Objective: To evaluate overall survival (OS), response rate, time to first response, duration of response, depth of response, and safety in real-world treatment with Venetoclax (Ven) combined with Azacitidine (AZA) in patients with Acute Myeloid Leukemia (AML).

Methods: From January 2019 to December 2021, 31 patients with AML who completed at least 2 courses of Ven (100-400mg, 28 days), the Ven dose was adjusted based on drug interactions particularly with azole antifungal prophylaxis, and AZA (75mg/m 2,7 days). Baseline characteristics: Median age 65 years (30-82 years), including 5 patients ≥75 years. ECOG score: 19 patients (61.3%) scored 0-1, 12 patients (38.7%) scored 2-3. Type of AML: 20 De novo cases (64.5%), 8 MDS or MPN conversion cases (25.8%), 3 primary AML-MRC cases (9.7%). Previous treatment: 22 patients (71%) were initially treated, 8 patients (25.8%) were relapsed/refractory, and 1 patient (3.2%) was maintained after remission with standard therapy. At baseline, grade 3 or greater cytopenia was associated: 3 cases were anemia (9.7%), 13 cases were neutropenia (41.9%), and 14 cases were thrombocytopenia (45.2%). Bone marrow original cell count: < 30% (10 cases), 30-50%(9 cases), ≥50% (12 cases). Cytogenetic risk: 1 case was low risk (3.2%), 19 cases were medium risk (61.3%), 10 cases were high risk (32.3%), and 1 case was no dividing phase (3.2%). Molecular mutations included: NRAS/KRAS mutation in 12 cases, DNMT3A mutation in 11 cases, NPM1 mutation in 9 cases, IDH1/2 mutation in 6 cases, FLT3-ITD mutation in 5 cases each, HOX11 positive, ASXL1, RUNX1 and NPM1+FLT3-ITD mutation in 3 cases each.

Results: After a median of 3 courses of treatment (C2-C15), 3 of the patients underwent bridge hematopoietic stem cell transplantation after remission. The best efficacy was evaluated in CR+CRi: 22 patients (71%), PR: 5 patients (3 of whom were refractory to recurrence), SD: 3 patients (1 of whom was refractory to recurrence), and NR: 1 patient (refractory to recurrence). First-line efficacy was better than second-line or multi-line. Median time to start treatment to reach CR/CRi: 45 days, DOR: 314 days. The negative response rate of flow MRD in CR/CRi patients was 81.8%, including 11 cases of C1 conversion, 3 cases of C2 conversion, 3 cases of C3 conversion and 1 case of C4 conversion. Flow minimal residual disease (MRD) persisted in AML1-ETO subgroup. The early combined response rate of patients with important gene mutations: ASXL1 and RUNX1 mutation subgroup 100%, NPM1 mutation subgroup 77.78%, IDH1/2 mutation subgroup 83.33%, FLT3-ITD mutation subgroup 80%, HOX11 positive subgroup 80%, 66.67% in the NPM1+FLT3-ITD and NRAS/KRAS mutation subgroups, 53.55% in the DNMT3A mutation subgroup, and 1 patient with TP53 mutation was not in remission. The median OS of the first-line/ maintenance treatment group was 19 months, which was better than the median OS of the second-line or multi-line treatment group was 7 months. Safety: The incidence of tumolysis syndrome and early treatment-related mortality was 0; The incidence of early reduction or treatment interruption was higher (25.8%). Severe adverse reactions included sepsis in 2 cases, severe pneumonia in 2 cases and septic shock in 1 case.

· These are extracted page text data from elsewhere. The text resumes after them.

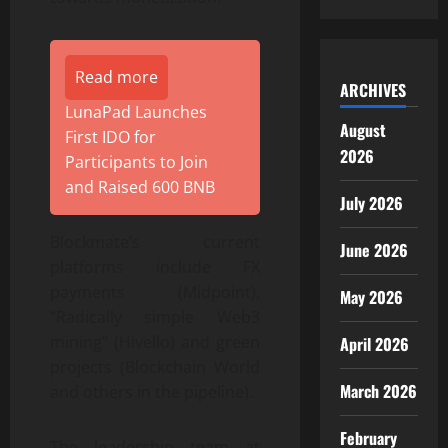
Read more
ARCHIVES
LunaPad Launches
August
First IDO for
2026
Participants to Join
and Raised 600 BNB
July 2026
Blockmate’s current
June 2026
platforms include FX
payments (Midpoint),
May 2026
“Radically simple Web3
mining” (Hivello) and green
April 2026
projects (Blockchain World
March 2026
and others in the pipeline).
February
The leadership team at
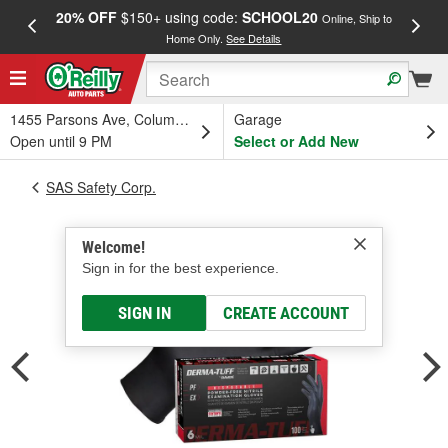
20% OFF
$150+ using code:
SCHOOL20
FREE
Online, Ship to
Home Only.
See Details
a
1455 Parsons Ave, Columbus, OH
Garage
Open until 9 PM
Select or Add New
SAS Safety Corp.
Welcome!
Sign in for the best experience.
SIGN IN
CREATE ACCOUNT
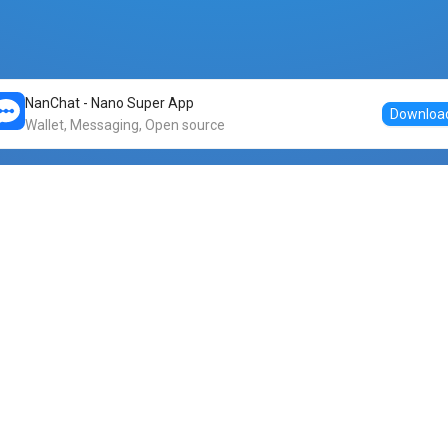
NanChat - Nano Super App
Downloa
Wallet, Messaging, Open source
Markets
DogeNano
Nano to USDT
o Nano
Nano to BTC
Nano price
o Nano
Nano to ETH
Banano price
o Nano
Nano to DOGE
Dogenano price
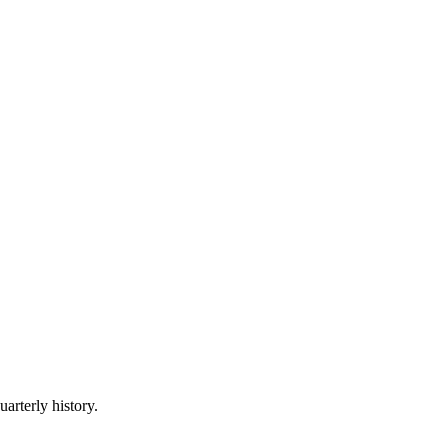
uarterly history.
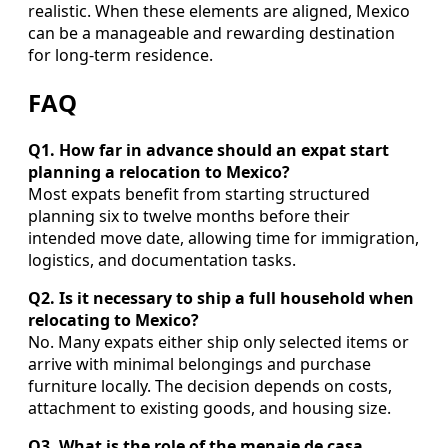
realistic. When these elements are aligned, Mexico
can be a manageable and rewarding destination
for long-term residence.
FAQ
Q1. How far in advance should an expat start
planning a relocation to Mexico?
Most expats benefit from starting structured
planning six to twelve months before their
intended move date, allowing time for immigration,
logistics, and documentation tasks.
Q2. Is it necessary to ship a full household when
relocating to Mexico?
No. Many expats either ship only selected items or
arrive with minimal belongings and purchase
furniture locally. The decision depends on costs,
attachment to existing goods, and housing size.
Q3. What is the role of the menaje de casa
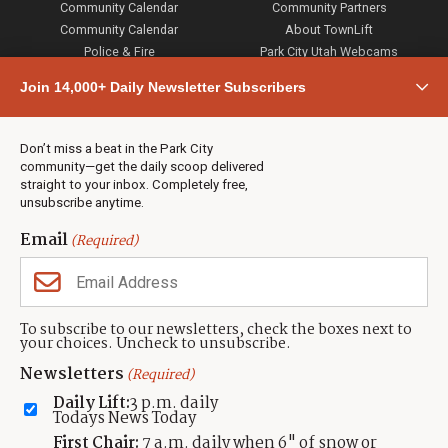
Community Calendar
Community Partners
Community Calendar
About TownLift
Police & Fire
Park City Utah Webcams
Community
Join 14,000+ Daily Newsletter Subscribers
Town & County
Weather
Real Estate
Don’t miss a beat in the Park City
Jobs
community—get the daily scoop delivered
Events
straight to your inbox. Completely free,
unsubscribe anytime.
Neighbors Magazines
Email
(Required)
CONTACT US
TOWNLIFT
About TownLift
Park City
,
Utah
84098
To subscribe to our newsletters, check the boxes next to
TownLift Team
your choices. Uncheck to unsubscribe.
(435) 631-9555
Email Newsletter Signup
info@townlift.com
Newsletters
(Required)
Contact TownLift
https://townlift.com
Daily Lift:
3 p.m. daily
Send Us a Tip
Todays News Today
Advertise
First Chair:
7 a.m. daily when 6" of snow or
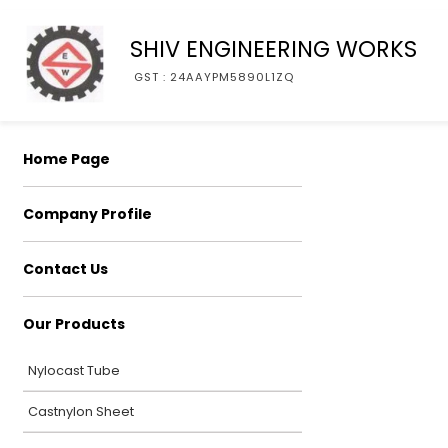
SHIV ENGINEERING WORKS
GST : 24AAYPM5890L1ZQ
Home Page
Company Profile
Contact Us
Our Products
Nylocast Tube
Castnylon Sheet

Conclusions: In the real world first-line treatment of high-risk AML patients with Ven combined with AZA, the disease control and survival were initially improved, and the early combined response rate (CR+CRi) of molecular subgroups IDH1/2, NPM1, RUNX1, ASXL1, FLT3-ITD and HOX11 were higher. The higher incidence of adverse events in early treatment and delayed treatment may be related to 41.9% of patients with grade 3 neutropenia at baseline, partly AML-MRC. So, based on Ven-28d/AZA, We still need to explore new therapeutic modalities which should balance the efficacy and safety.

No relevant conflicts of interest to declare.